Steve Parsons | Nouvelles Getty Images | Getty Images

Le président Donald Trump a salué la victoire électorale du Premier ministre britannique Boris Johnson vendredi, affirmant que cela ouvrirait la voie aux États-Unis et au Royaume-Uni pour conclure un nouvel accord commercial "massif" après le Brexit.

Dans un tweet publié vendredi matin, Trump a félicité le premier ministre nouvellement élu, décrivant le résultat meilleur que prévu pour son ami comme une "grande victoire".

"La Grande-Bretagne et les États-Unis seront désormais libres de conclure un nouvel accord commercial massif après le Brexit", a déclaré Trump.

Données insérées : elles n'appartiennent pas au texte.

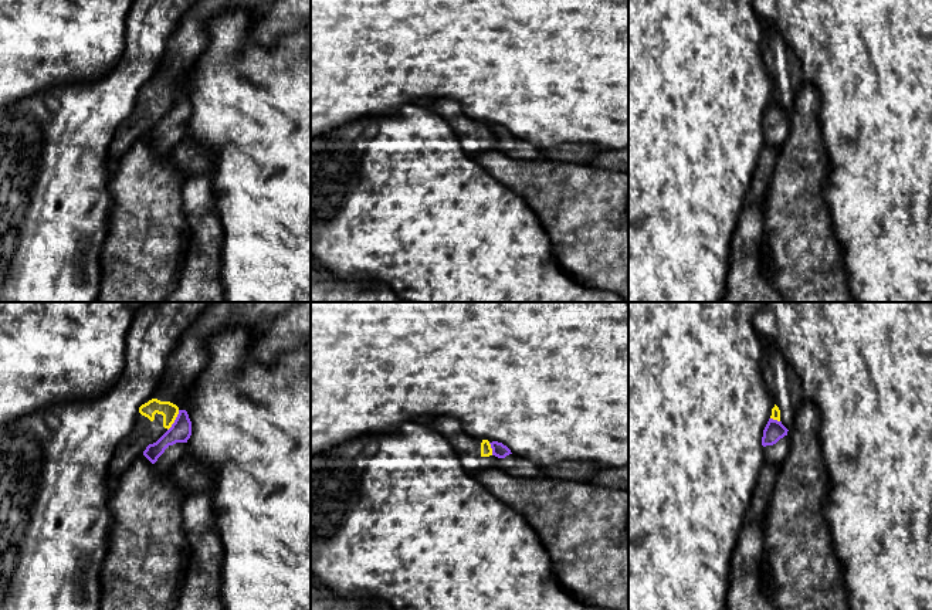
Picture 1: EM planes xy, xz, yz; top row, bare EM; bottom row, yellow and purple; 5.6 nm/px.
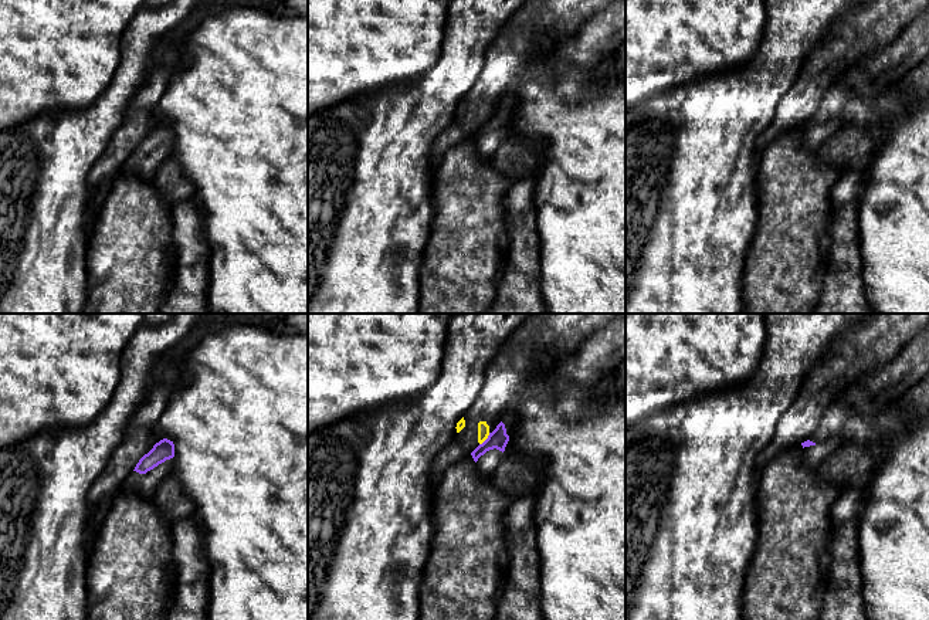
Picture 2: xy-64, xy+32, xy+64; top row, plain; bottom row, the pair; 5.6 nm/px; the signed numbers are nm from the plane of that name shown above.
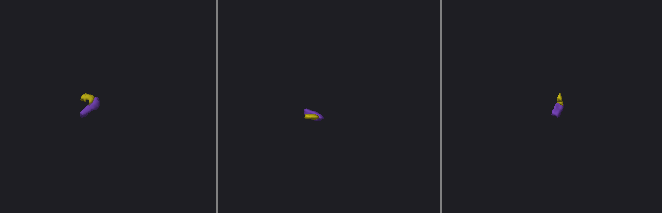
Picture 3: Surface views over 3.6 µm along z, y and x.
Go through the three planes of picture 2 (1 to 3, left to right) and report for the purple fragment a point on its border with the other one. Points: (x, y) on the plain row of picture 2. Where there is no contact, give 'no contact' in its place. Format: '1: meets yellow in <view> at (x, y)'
1: no contact
2: meets yellow in xy+32 at (485, 121)
3: no contact

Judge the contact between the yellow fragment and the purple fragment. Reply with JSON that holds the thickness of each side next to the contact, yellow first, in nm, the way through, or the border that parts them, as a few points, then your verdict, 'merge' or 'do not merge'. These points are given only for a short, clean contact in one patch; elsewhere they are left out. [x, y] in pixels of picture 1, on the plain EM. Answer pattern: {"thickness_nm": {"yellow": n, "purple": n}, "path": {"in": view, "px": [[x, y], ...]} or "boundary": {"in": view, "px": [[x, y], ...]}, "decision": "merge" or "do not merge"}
{"thickness_nm": {"yellow": 90, "purple": 120}, "boundary": {"in": "xy", "px": [[179, 92], [168, 112]]}, "decision": "do not merge"}

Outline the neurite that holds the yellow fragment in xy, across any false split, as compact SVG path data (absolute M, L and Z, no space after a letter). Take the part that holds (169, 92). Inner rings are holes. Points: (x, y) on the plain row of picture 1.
M152 81L139 89L133 112L119 123L112 139L109 148L111 166L115 167L146 129L156 125L172 109L177 96L179 89L176 87L157 81Z

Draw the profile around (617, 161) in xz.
M628 149L624 150L603 150L592 163L594 167L601 167L613 172L628 173Z

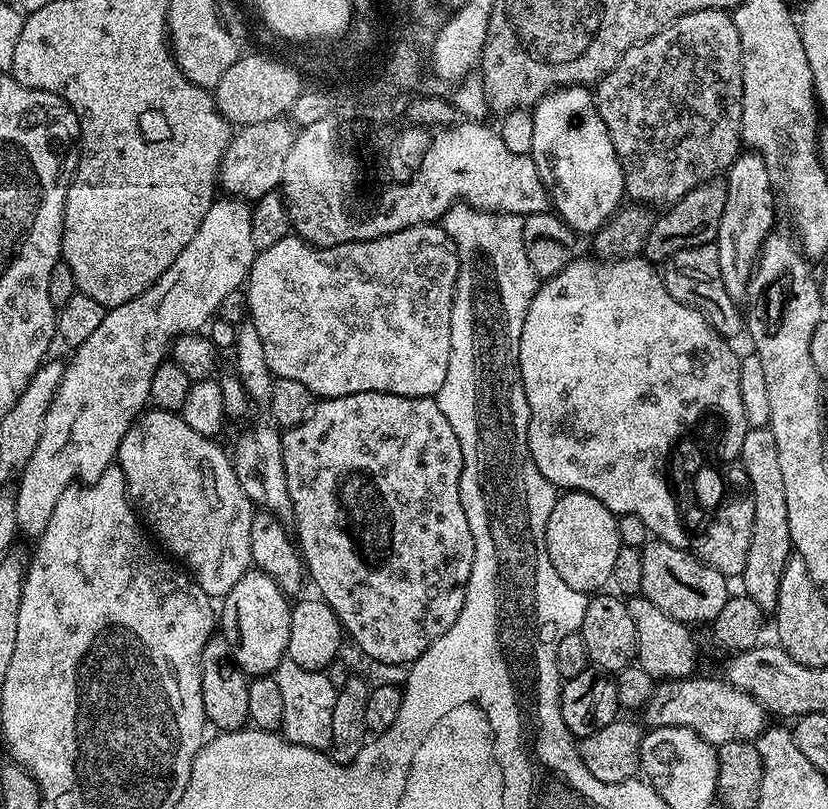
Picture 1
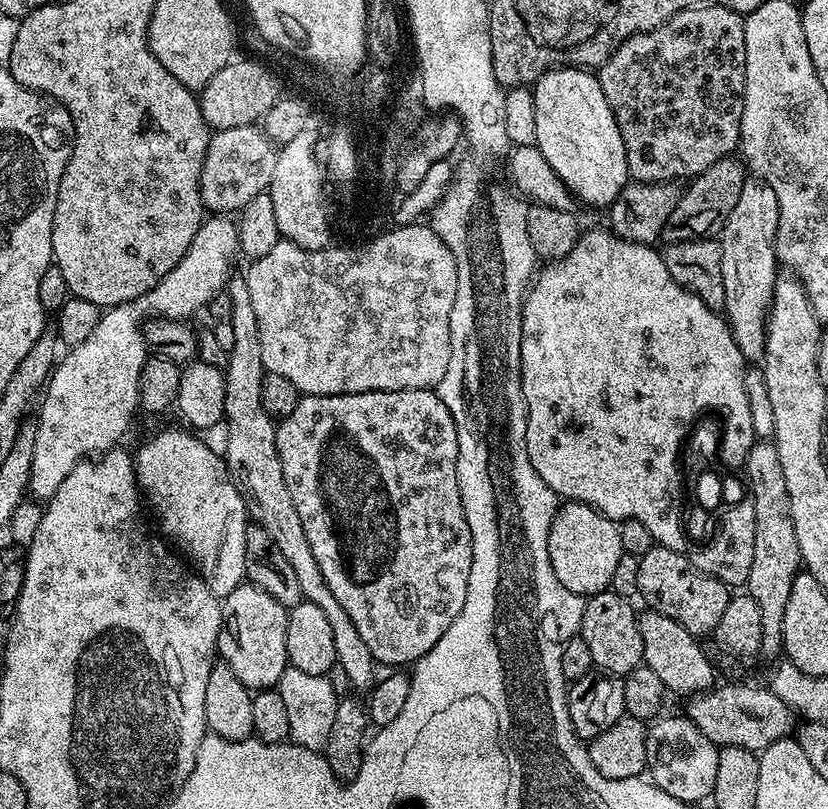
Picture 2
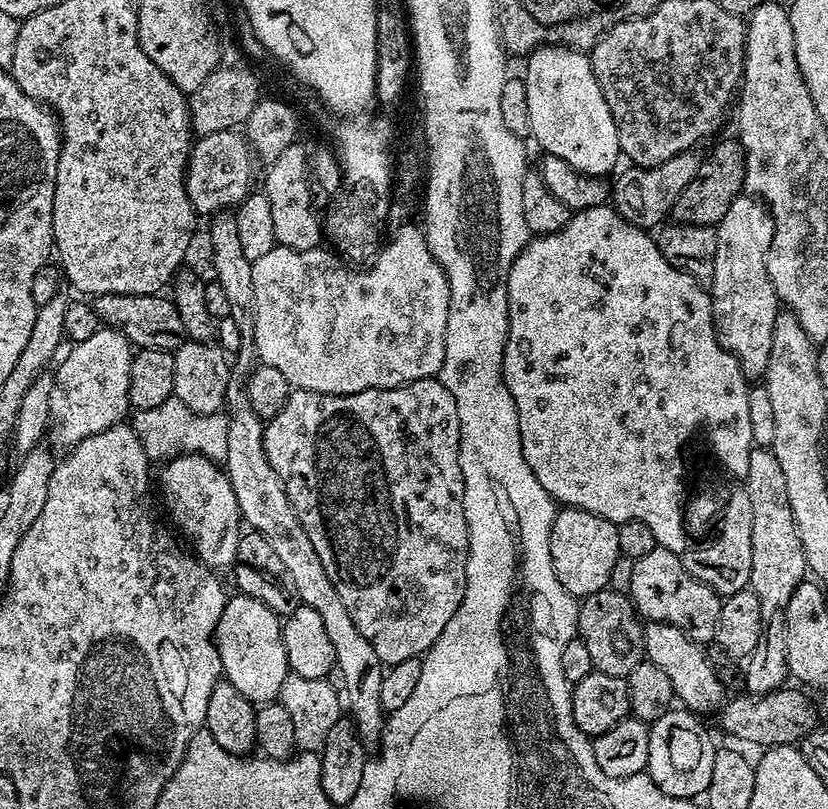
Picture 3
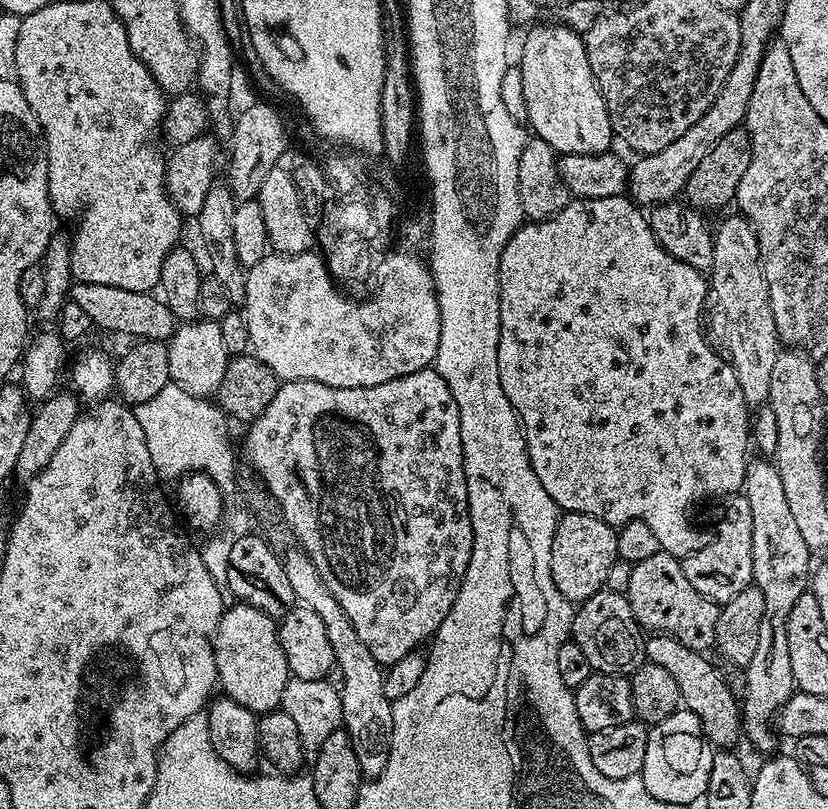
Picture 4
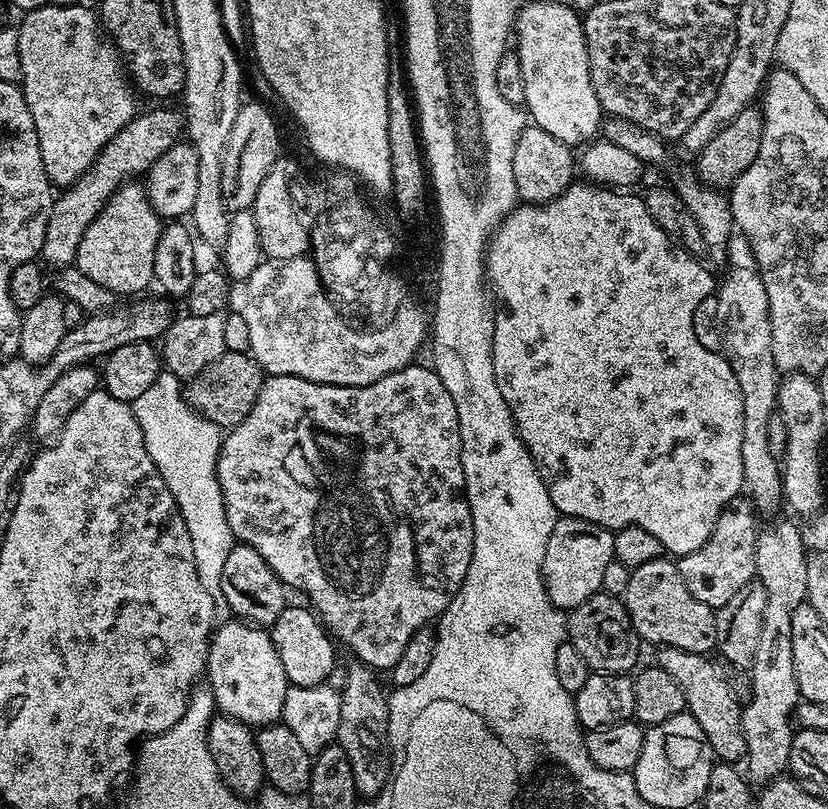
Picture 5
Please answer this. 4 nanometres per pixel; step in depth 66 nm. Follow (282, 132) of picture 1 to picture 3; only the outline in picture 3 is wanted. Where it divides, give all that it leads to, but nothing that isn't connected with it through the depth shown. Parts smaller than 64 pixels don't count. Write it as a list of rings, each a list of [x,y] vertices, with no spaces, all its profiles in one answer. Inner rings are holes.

"Cet accord a le potentiel d'être beaucoup plus important et plus lucratif que n'importe quel accord qui pourrait être conclu avec l'UE. Célébrez Boris!"

Les meilleurs vœux de Trump pour Johnson sont venus peu de temps après la confirmation officielle de sa victoire électorale.

Vendredi matin, tôt dans la matinée, les conservateurs avaient renvoyé suffisamment de députés (MP) pour assurer une majorité globale au gouvernement. En effet, le parti de centre droit a dépassé le seuil de 326 sièges requis, certaines circonscriptions restant à déclarer.

On s'attend à ce que le Parti conservateur de centre-droit revienne à Downing Street avec une majorité absolue de 74 sièges à la Chambre des communes, selon une version mise à jour du sondage de sortie.

Le résultat est largement considéré comme accélérant le départ de la Grande-Bretagne de l'Union européenne, plus de trois ans et demi après qu'une petite mais claire majorité de l'électorat britannique ait voté pour quitter le bloc.

L'ancien maire de Londres avait encouragé à plusieurs reprises les électeurs à réélire les conservateurs afin de «faire aboutir le Brexit», promettant que seul son parti serait en mesure de délivrer son soi-disant accord de divorce «prêt au four» pour sortir le pays de la bloc avant le 31 janvier.

Contrairement à sa prédécesseure Theresa May en juin 2017, Johnson a maintenant un mandat relativement fort pour tenter de mettre un terme à la crise constitutionnelle de longue date du Royaume-Uni.